### [Camera geometry data]
Segment Open

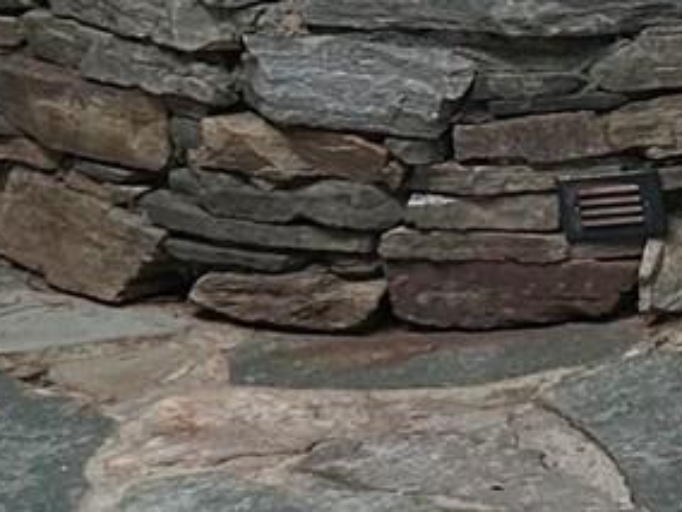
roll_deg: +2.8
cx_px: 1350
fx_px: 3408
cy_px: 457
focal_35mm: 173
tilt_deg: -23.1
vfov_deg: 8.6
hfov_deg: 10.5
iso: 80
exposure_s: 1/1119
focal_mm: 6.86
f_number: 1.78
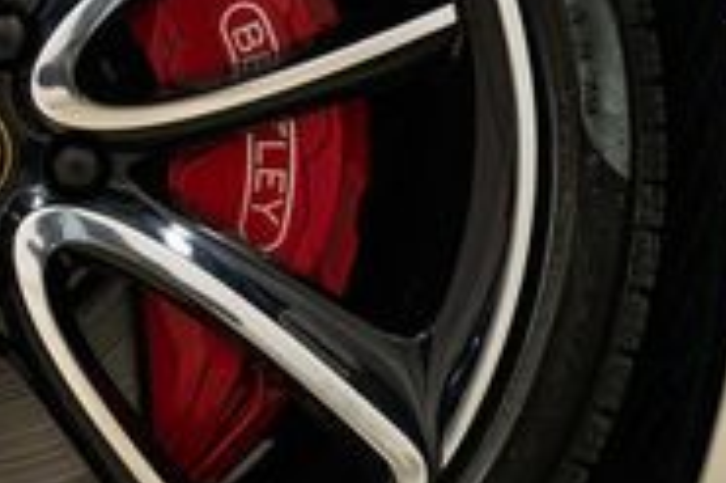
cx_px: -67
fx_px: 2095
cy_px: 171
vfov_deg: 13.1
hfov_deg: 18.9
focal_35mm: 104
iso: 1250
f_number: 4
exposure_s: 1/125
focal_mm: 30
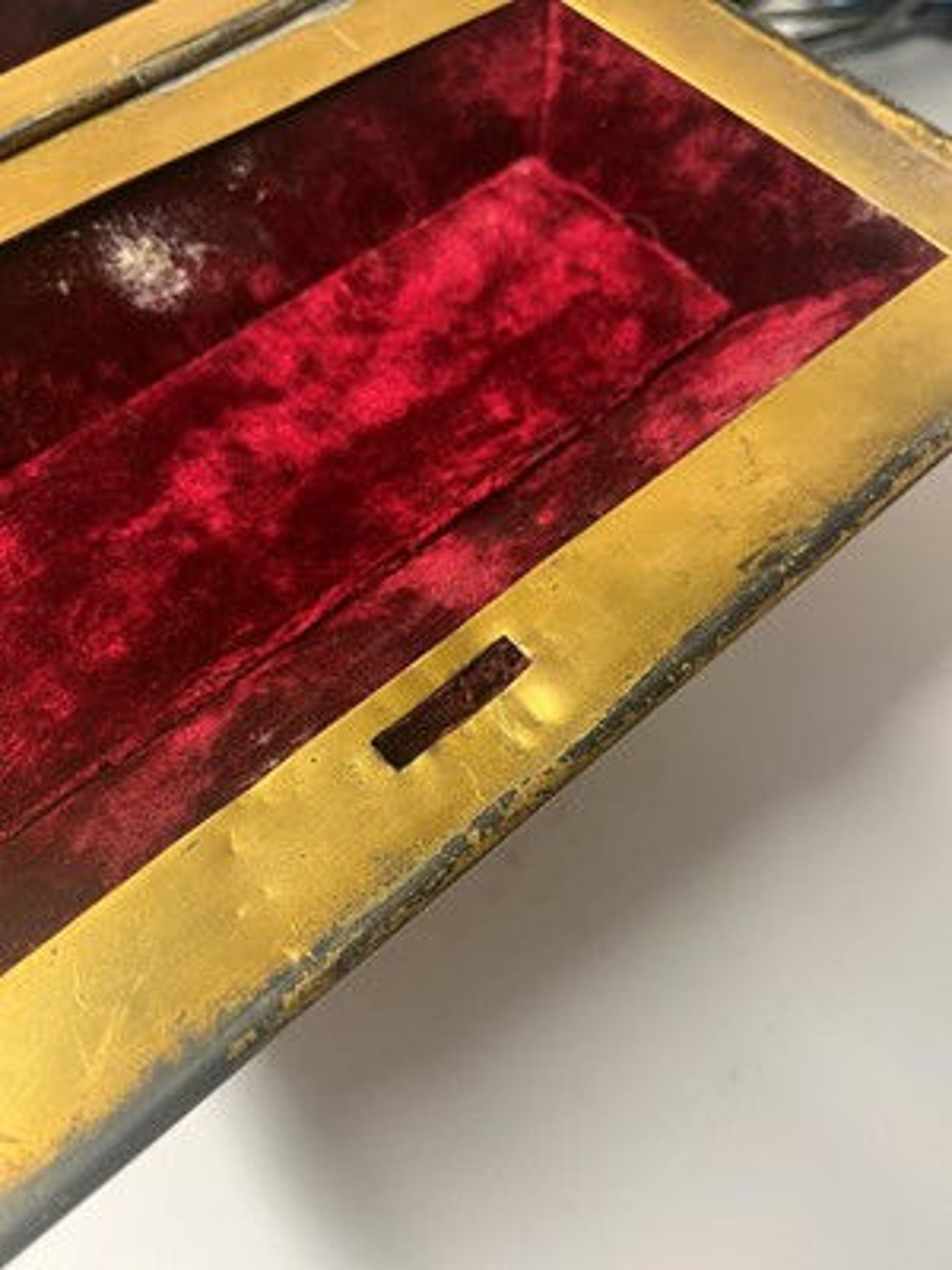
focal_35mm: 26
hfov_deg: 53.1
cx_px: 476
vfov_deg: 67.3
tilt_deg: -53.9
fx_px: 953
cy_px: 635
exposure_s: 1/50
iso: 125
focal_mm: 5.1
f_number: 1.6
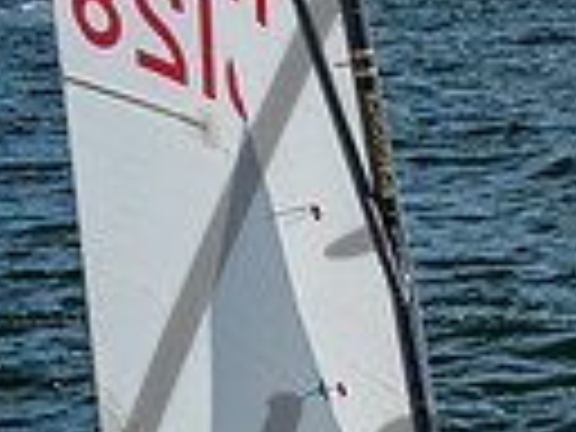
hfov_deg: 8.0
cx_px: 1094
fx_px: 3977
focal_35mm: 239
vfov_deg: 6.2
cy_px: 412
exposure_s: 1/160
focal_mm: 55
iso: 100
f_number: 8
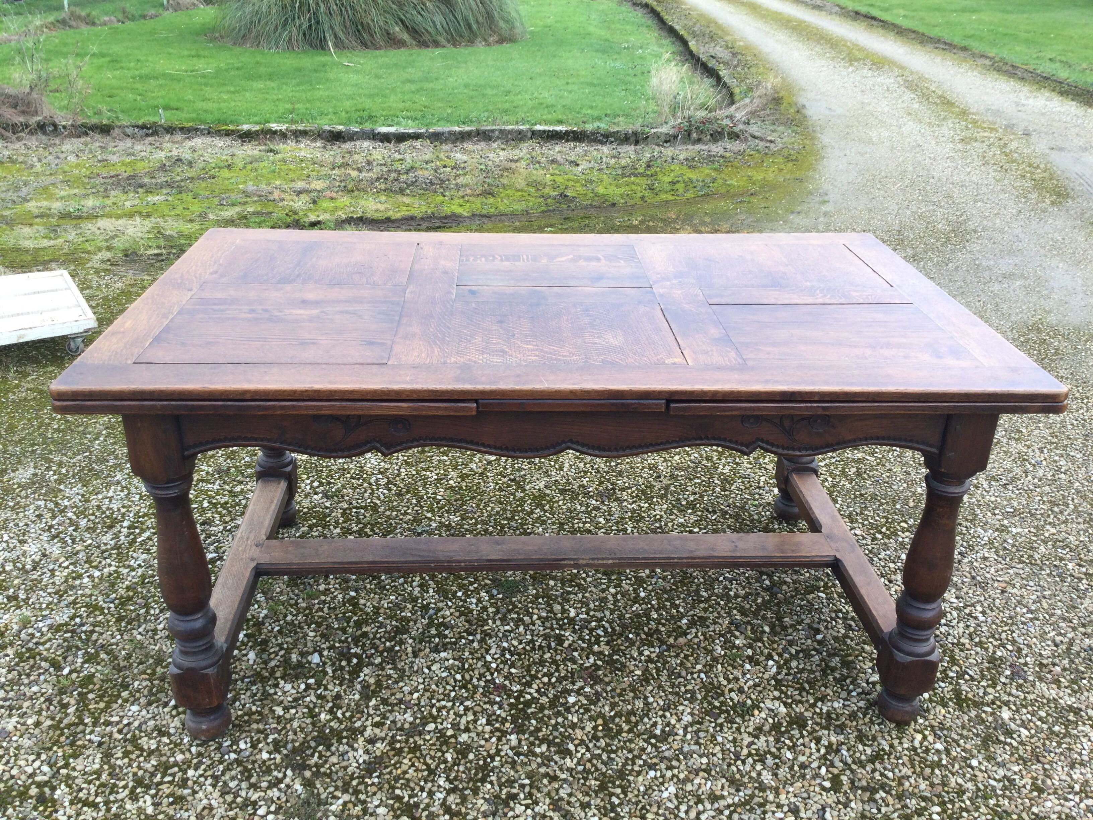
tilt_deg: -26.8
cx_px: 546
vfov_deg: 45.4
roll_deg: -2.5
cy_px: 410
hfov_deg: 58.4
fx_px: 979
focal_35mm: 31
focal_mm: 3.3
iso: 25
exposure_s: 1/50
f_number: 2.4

Segment Closed
Segment Open

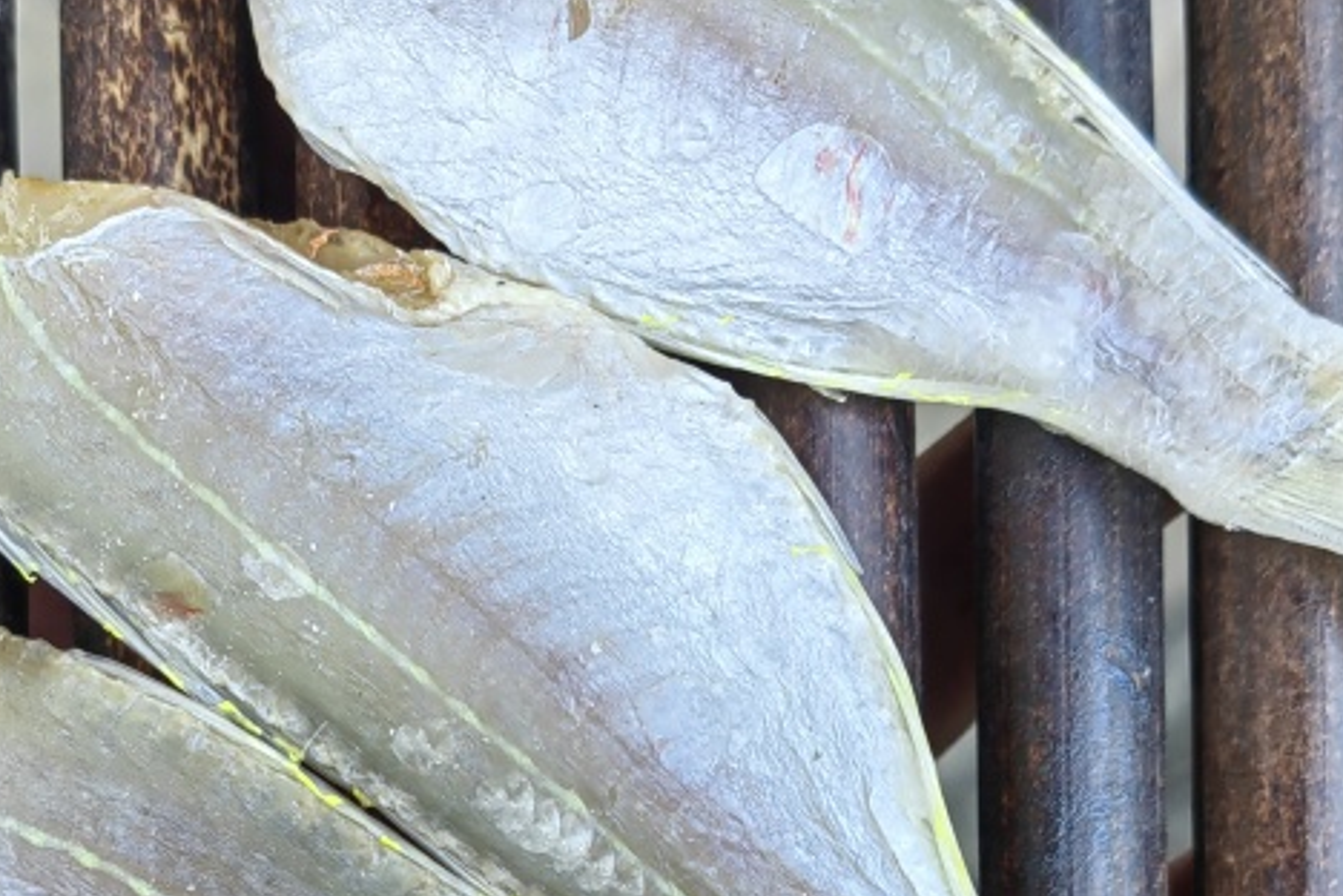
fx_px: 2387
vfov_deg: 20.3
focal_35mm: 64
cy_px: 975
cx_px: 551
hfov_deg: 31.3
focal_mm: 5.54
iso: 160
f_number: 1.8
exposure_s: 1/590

Segment Closed

### [What this task involves]
Retype, exactly and in full, the lines above from the one containing "vfov_deg: 45.4" through the one containing "f_number: 2.4".

### [Exercise response]
vfov_deg: 45.4
roll_deg: -2.5
cy_px: 410
hfov_deg: 58.4
fx_px: 979
focal_35mm: 31
focal_mm: 3.3
iso: 25
exposure_s: 1/50
f_number: 2.4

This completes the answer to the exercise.